_Activity_. Check each line of the entries. Copy the ones that contain the string "preferably".

_Material to process_.

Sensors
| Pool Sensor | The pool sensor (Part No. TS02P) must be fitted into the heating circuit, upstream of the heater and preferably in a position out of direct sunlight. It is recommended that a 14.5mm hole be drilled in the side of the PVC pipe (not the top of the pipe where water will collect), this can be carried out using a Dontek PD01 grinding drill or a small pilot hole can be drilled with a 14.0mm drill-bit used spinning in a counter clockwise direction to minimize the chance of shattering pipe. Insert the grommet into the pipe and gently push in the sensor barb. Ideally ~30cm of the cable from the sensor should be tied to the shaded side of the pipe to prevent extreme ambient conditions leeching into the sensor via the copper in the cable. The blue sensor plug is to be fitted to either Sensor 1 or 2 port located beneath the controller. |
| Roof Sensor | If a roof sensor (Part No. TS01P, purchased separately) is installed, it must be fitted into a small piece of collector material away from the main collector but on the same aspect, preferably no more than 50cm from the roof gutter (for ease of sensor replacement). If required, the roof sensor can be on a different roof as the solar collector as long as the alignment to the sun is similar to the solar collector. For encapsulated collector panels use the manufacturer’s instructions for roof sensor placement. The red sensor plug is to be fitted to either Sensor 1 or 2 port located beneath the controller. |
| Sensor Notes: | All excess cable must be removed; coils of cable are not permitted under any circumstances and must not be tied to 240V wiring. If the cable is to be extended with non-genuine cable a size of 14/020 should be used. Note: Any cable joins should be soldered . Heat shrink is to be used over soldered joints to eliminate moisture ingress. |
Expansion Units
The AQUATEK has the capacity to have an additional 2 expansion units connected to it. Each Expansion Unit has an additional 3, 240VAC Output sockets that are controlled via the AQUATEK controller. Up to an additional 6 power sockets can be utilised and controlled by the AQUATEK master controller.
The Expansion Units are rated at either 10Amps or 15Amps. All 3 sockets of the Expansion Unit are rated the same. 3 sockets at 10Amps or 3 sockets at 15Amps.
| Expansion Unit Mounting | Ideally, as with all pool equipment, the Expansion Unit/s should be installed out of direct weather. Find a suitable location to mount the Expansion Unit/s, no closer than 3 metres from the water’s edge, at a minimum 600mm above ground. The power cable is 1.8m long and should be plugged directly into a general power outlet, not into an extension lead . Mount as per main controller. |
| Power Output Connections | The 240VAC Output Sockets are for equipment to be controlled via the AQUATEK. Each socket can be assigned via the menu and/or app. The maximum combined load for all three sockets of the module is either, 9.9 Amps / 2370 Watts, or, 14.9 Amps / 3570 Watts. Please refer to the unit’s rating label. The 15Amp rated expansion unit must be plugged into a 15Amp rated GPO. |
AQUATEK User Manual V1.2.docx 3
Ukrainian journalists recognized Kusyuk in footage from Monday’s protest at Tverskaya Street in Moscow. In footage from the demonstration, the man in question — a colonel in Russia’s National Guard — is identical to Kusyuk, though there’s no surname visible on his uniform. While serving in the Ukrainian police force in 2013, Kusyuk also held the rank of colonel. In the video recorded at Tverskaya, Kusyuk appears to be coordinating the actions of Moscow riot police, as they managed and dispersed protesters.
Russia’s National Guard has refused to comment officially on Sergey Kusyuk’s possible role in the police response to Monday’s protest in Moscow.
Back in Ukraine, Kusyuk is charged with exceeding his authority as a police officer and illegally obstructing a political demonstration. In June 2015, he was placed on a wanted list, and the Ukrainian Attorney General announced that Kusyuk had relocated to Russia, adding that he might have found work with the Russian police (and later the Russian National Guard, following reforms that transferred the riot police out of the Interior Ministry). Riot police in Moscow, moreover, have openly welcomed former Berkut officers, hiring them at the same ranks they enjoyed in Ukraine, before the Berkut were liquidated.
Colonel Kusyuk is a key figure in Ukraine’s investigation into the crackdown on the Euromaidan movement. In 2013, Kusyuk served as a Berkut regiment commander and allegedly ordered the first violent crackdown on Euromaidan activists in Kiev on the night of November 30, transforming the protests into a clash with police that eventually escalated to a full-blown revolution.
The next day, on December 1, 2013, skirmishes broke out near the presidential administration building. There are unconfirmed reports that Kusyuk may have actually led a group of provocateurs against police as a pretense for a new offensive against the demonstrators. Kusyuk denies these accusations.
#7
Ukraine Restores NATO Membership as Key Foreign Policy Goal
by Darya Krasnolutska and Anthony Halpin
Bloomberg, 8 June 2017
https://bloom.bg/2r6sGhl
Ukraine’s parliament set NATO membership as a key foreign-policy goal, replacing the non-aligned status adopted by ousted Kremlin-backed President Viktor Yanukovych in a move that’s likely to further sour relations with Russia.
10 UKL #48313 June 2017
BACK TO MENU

_Answer for this exercise_.
| Pool Sensor | The pool sensor (Part No. TS02P) must be fitted into the heating circuit, upstream of the heater and preferably in a position out of direct sunlight. It is recommended that a 14.5mm hole be drilled in the side of the PVC pipe (not the top of the pipe where water will collect), this can be carried out using a Dontek PD01 grinding drill or a small pilot hole can be drilled with a 14.0mm drill-bit used spinning in a counter clockwise direction to minimize the chance of shattering pipe. Insert the grommet into the pipe and gently push in the sensor barb. Ideally ~30cm of the cable from the sensor should be tied to the shaded side of the pipe to prevent extreme ambient conditions leeching into the sensor via the copper in the cable. The blue sensor plug is to be fitted to either Sensor 1 or 2 port located beneath the controller. |
| Roof Sensor | If a roof sensor (Part No. TS01P, purchased separately) is installed, it must be fitted into a small piece of collector material away from the main collector but on the same aspect, preferably no more than 50cm from the roof gutter (for ease of sensor replacement). If required, the roof sensor can be on a different roof as the solar collector as long as the alignment to the sun is similar to the solar collector. For encapsulated collector panels use the manufacturer’s instructions for roof sensor placement. The red sensor plug is to be fitted to either Sensor 1 or 2 port located beneath the controller. |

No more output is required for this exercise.